Aruán Ortiz, classe 1973, viene proprio dalla capitale del cosiddetto Oriente cubano, la città dove è seppellito ora Fidel Castro, ma è andato via nel 1996 ed ora risiede a Brooklyn, New York. Queste dieci tracce sono il frutto saporito dell’incontro tra l’avant americano e le memorie indelebili della fertile, sconfinata tradizione dei ritmi cubani, che viene qui sapientemente distillata: fonte di ispirazione sono il Changüí, uno stile che ricorda i cicli percussivi dei Bantu africani ed è originario di Baracoa, nella provincia di Guantanamo e la tumba francesa, un genere introdotto dagli schiavi provenienti da Haiti.
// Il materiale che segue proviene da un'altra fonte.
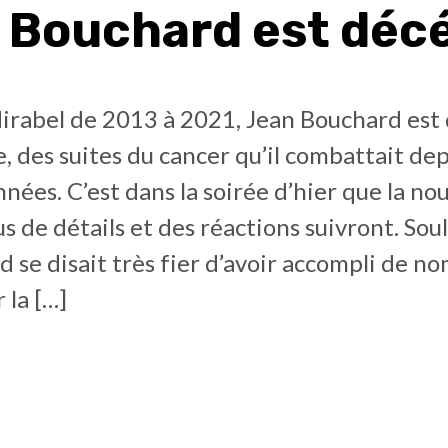
 Bouchard est déc
irabel de 2013 à 2021, Jean Bouchard est 
 des suites du cancer qu’il combattait dep
nées. C’est dans la soirée d’hier que la nou
s de détails et des réactions suivront. So
 se disait très fier d’avoir accompli de 
 la […]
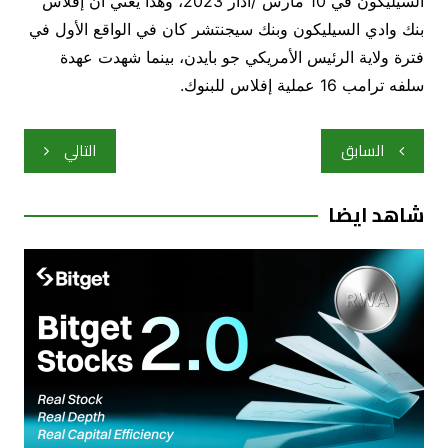
السيليكون في 10 مارس /آذار 2023، وهذا يعني أن إفلاس
بنك وادي السيليكون وبنك سيجنتشر كان في الواقع الأول في
فترة ولاية الرئيس الأمريكي جو بايدن، بينما شهدت عهدة
سلفه ترامب 16 عملية إفلاس للبنوك.
تصفّح
السابق
التالي
المقالات
شاهد ايضا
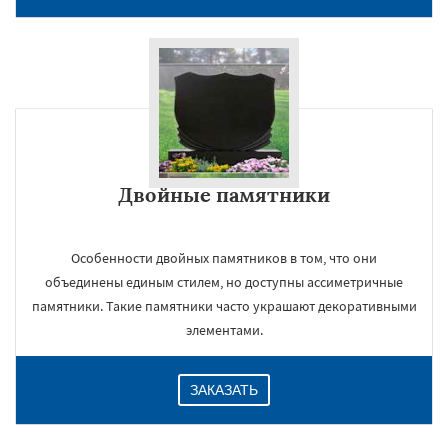
Двойные памятники
Особенности двойных памятников в том, что они
объединены единым стилем, но доступны ассиметричные
памятники. Такие памятники часто украшают декоративными
элементами.
ЗАКАЗАТЬ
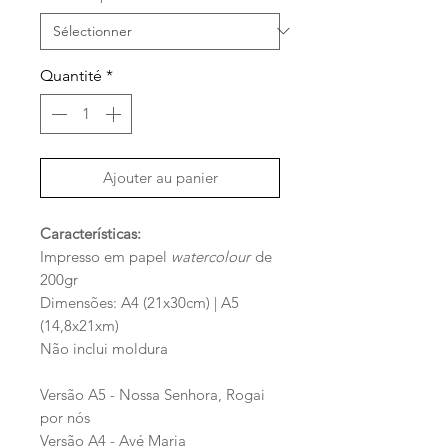
Quantité
*
Ajouter au panier
Características:
Impresso em papel
watercolour
de
200gr
Dimensões: A4 (21x30cm) | A5
(14,8x21xm)
Não inclui moldura
Versão A5 - Nossa Senhora, Rogai
por nós
Versão A4 - Avé Maria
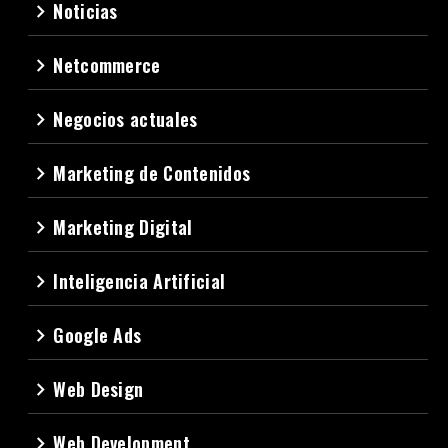
Noticias
navigate_next
Netcommerce
navigate_next
Negocios actuales
navigate_next
Marketing de Contenidos
navigate_next
Marketing Digital
navigate_next
Inteligencia Artificial
navigate_next
Google Ads
navigate_next
Web Design
navigate_next
Web Development
navigate_next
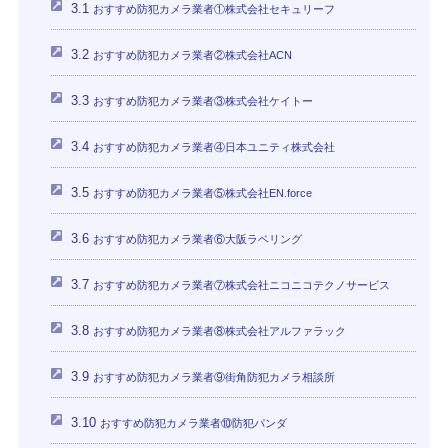
3.1
おすすめ防犯カメラ業者①株式会社セキュリーフ
3.2
おすすめ防犯カメラ業者②株式会社ACN
3.3
おすすめ防犯カメラ業者③株式会社ケイトー
3.4
おすすめ防犯カメラ業者④日本ユニティ株式会社
3.5
おすすめ防犯カメラ業者⑤株式会社EN.force
3.6
おすすめ防犯カメラ業者⑥大阪ラベリング
3.7
おすすめ防犯カメラ業者⑦株式会社ニコニコテクノサービス
3.8
おすすめ防犯カメラ業者⑧株式会社アルファラック
3.9
おすすめ防犯カメラ業者⑨街角防犯カメラ相談所
3.10
おすすめ防犯カメラ業者⑩防犯パンダ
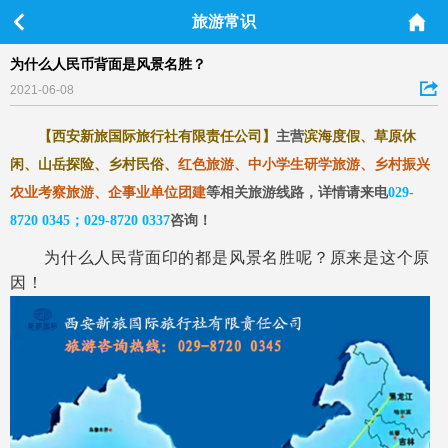
旅游常识
为什么人民币背面是风景名胜？
2021-06-08
【西安新旅国际旅行社有限责任公司】
主营
滨海度假、草原休
闲、山岳探险、乡村民俗、
红色旅游、中小学生研学旅游、乡村振兴
农业考察旅游、企事业单位团建
等相关旅游线路，详情请来电
029-
8720 0345；029-8720 0337
咨询
！
为什么人民背面印的都是风景名胜呢？原来是这个原
因！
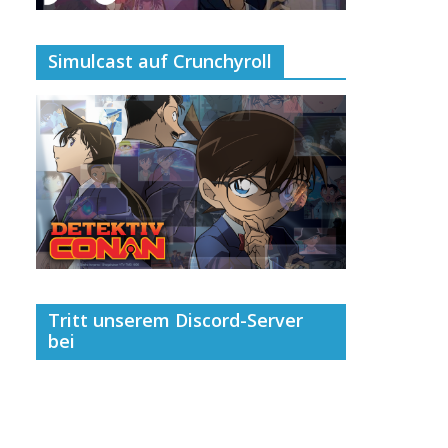
Simulcast auf Crunchyroll
Tritt unserem Discord-Server
bei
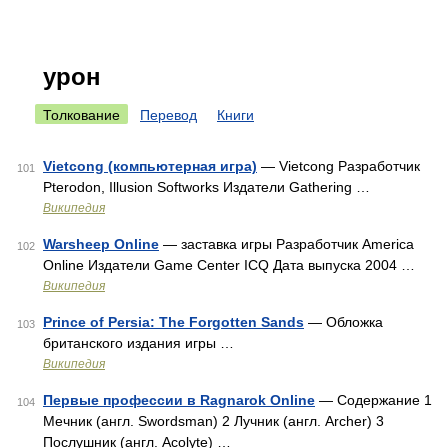
урон
Толкование
Перевод
Книги
Vietcong (компьютерная игра)
— Vietcong Разработчик
101
Pterodon, Illusion Softworks Издатели Gathering …
Википедия
Warsheep Online
— заставка игры Разработчик America
102
Online Издатели Game Center ICQ Дата выпуска 2004 …
Википедия
Prince of Persia: The Forgotten Sands
— Обложка
103
британского издания игры …
Википедия
Первые профессии в Ragnarok Online
— Содержание 1
104
Мечник (англ. Swordsman) 2 Лучник (англ. Archer) 3
Послушник (англ. Acolyte) …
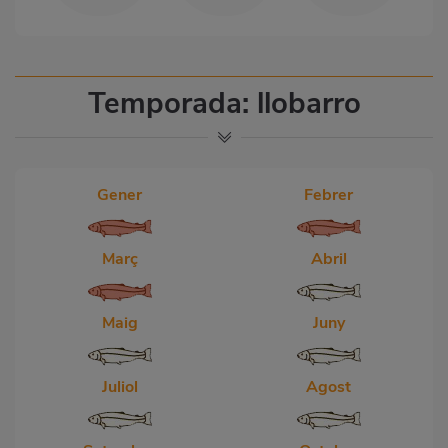
Temporada: llobarro
Gener
Febrer
Març
Abril
Maig
Juny
Juliol
Agost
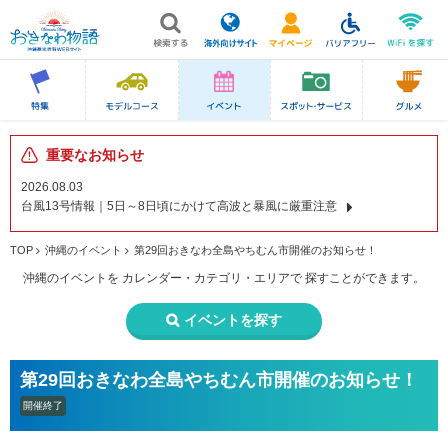
重要なお知らせ
2026.08.03
台風13号情報｜5日～8日頃にかけて高波と暴風に厳重注意
TOP
沖縄のイベント
第29回おきなわ全島やちむん市開催のお知らせ！
沖縄のイベントを
カレンダー・カテゴリ・エリアで
探すことができます。
イベントを探す
第29回おきなわ全島やちむん市開催のお知らせ！
開催終了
Le ruggini e le nevrosi della metropoli e le geometrie non euclidee tipiche del jazz più spregiudicato sono il quid che permette di iniettare nuova linfa in questi ritmi ancestrali, che vengono dunque decostruiti, riconfigurati e distillati, finendo per produrre un liquore denso che immediatamente batte in testa come un veleno raro.
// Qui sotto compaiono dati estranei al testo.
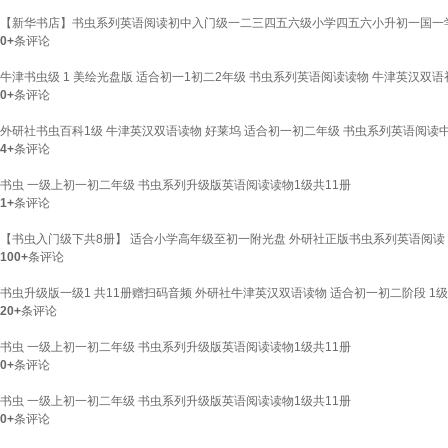
【新华书店】书虫系列英语阅读初中入门级一二三四五六级小学四五六小升初一国一学
0+
条评论
牛津书虫级 1 美绘光盘版 适合初一1初二2年级 书虫系列英语阅读读物 牛津英汉
0+
条评论
外研社书虫百科1级 牛津英汉双语读物 好莱坞 适合初一初二年级 书虫系列英语阅读
4+
条评论
书虫 一级上初一初二年级 书虫系列升级版英语阅读读物1级共11册
1+
条评论
【书虫入门级下共8册】 适合小学高年级至初一附光盘 外研社正版书虫系列英语阅读
100+
条评论
书虫升级版一级1 共11册赠扫码音频 外研社牛津英汉双语读物 适合初一初二阶段 1
20+
条评论
书虫 一级上初一初二年级 书虫系列升级版英语阅读读物1级共11册
0+
条评论
书虫 一级上初一初二年级 书虫系列升级版英语阅读读物1级共11册
0+
条评论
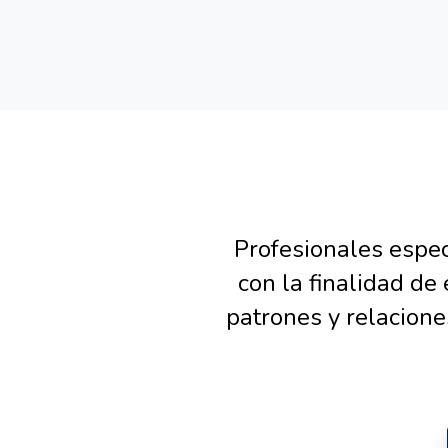
Salta [Cocoon] Custom HTML
Profesionales especi
con la finalidad de
patrones y relacione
Non sono nuovi gli esperimenti di fusione tra la frenesia percussiva cubana (ricordo benissimo, sempre in quel primo viaggio, un concerto informale in un cortile, ed un bambino di otto anni al massimo che batteva la clave, dava cioè il tempo sotto lo sguardo severo del nonno alle congas: a Cuba il ritmo è ovunque): basti pensare, tra i tanti agli ottimi lavori della Mystic Rhythm Society di Steve Coleman con i Rumba Timba de Matanzas, agli svizzeri Koch-Schütz-Studer con i Músicos Cubanos (Fidel, il titolo dell’album, sempre su Intakt) o, per arrivare a tempi più recenti ai lavori di David Virelles (su tutti, Mbokò, pubblicato da ECM). Quando però lo sconfinato universo dei ritmi cubani, che Ortiz stesso definisce un vortice, incontra le scomposizioni, le fratture, le astrazioni di chi sa entrare in profondità nei segreti nascosti in queste scansioni, allora si assiste al compimento di una bellezza luminosa, unica. Il trio è composto dal grande Andrew Cyrille alla batteria e dal percussionista Marcelo Herrera. Inside Rhythmic Falls è come perdersi in una Cuba psicologica e iperreale, con lo spirito di Cecil Taylor a ghignare beffardo dietro l’angolo di un vicolo di Santiago. Il pianismo enigmatico e personale di Ortiz racconta storie di società segrete afrocubane, demoni della santería, va alla ricerca – nelle parole di Ortiz stesso – delle voci nascoste, ed il sangue in parte haitiano sia del leader che di Cyrille aggiungono un ulteriore componente di mistero e di varietà ritmica.

Insieme a melodie nere da mandare a memoria (quando Ortiz ed Herrera cantano) queste dieci tracce sono altrettante trappole architettate con cura: una volta fatti prigionieri, come attirati da un fascino irresistibile, potremo sentirci dentro agguati, ombre, appostamenti, conversazioni con l’ignoto, suggerimenti nel buio, ipotesi, rivelazioni. Un disco che convoca spiriti che non conosciamo ma che proveremo di nuovo ad evocare, per intravederne meglio le fattezze, schiacciando di nuovo il tasto play.